Toda vez que, em alguma parte do mundo, eu fico sabendo que alguém atenta contra os direitos humanos, mesmo que isso não seja foco de notícias televisivas ou motivo de polêmicas em redes sociais, eu penso em Creonte, mas tenho muito presente a figura das moiras.

Quando revisitamos a História do Ocidente, afinal, Edward Said ensina-nos que não conhecemos o Oriente, mas apenas uma criação imagética criada pelo Ocidente, encontramos inúmeros déspotas, ditadores, autocratas, gente sem escrúpulos que não teme em impor a sua vontade em detrimento da dor alheia, do sofrimento de miseráveis.

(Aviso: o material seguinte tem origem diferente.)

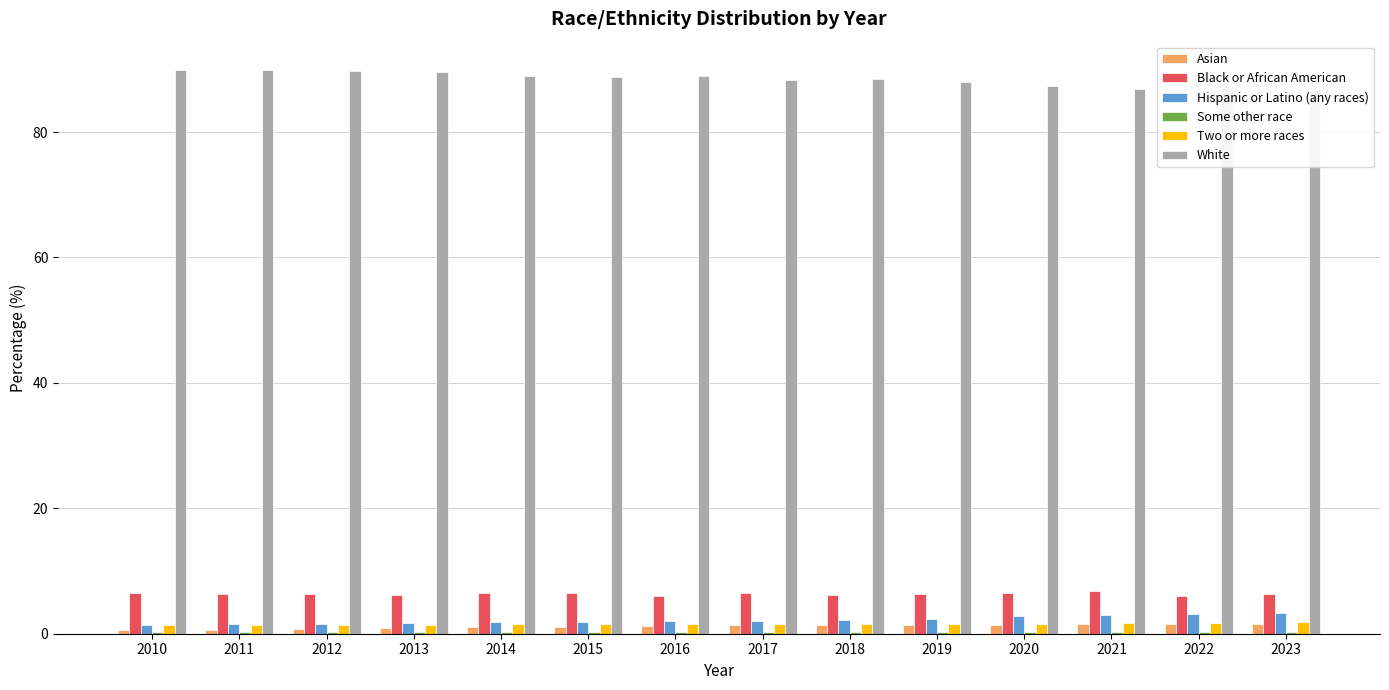

How many values in the White series exceed 88?

10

Ao ensinar Literatura para ensino médio e ensino superior, eu chamava a atenção dos meus alunos, que cada movimento literário representava uma transição de ideias entre um tempo e outro, que nada é perene, mas que ações humanas deixam marcas em seres humanos, de carne e osso, a Literatura apenas re-apresenta essas dores.

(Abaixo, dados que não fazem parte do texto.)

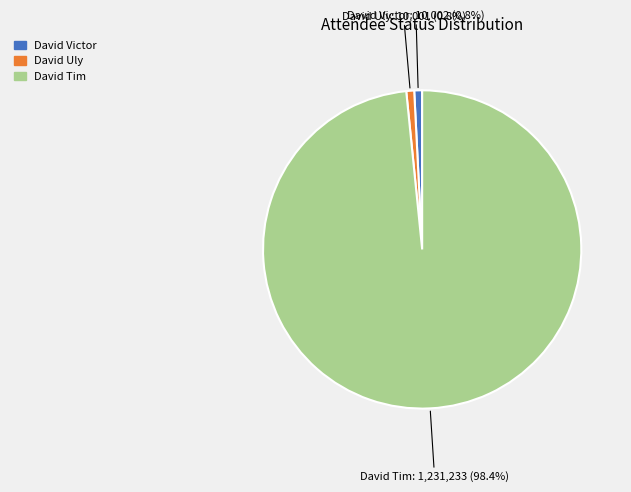

Do David Tim and David Uly together represent more than half of the pie?

Yes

Quem leu ‘Feliz ano velho’ e, agora, revisita ‘Ainda estou aqui’, o romance de Marcelo Rubens Paiva, ou vê o filme homônimo, não precisa deter-se na totalidade das narrativas, basta que centre os seus olhos na cena – tão falada – em que Eunice vê famílias comuns, que se divertem e sabe que ela nunca mais terá aquela oportunidade.

Não é apenas Eunice que se representa ali, mas tantas mulheres, mães, cujos filhos são mortos em nosso cotidiano, pelo tráfico, pela polícia, pela bala perdida, pelo trânsito violento. Salva-nos a Arte, que nos ajuda a reelaborar o que as moiras seguem traçando sem o nosso conhecimento.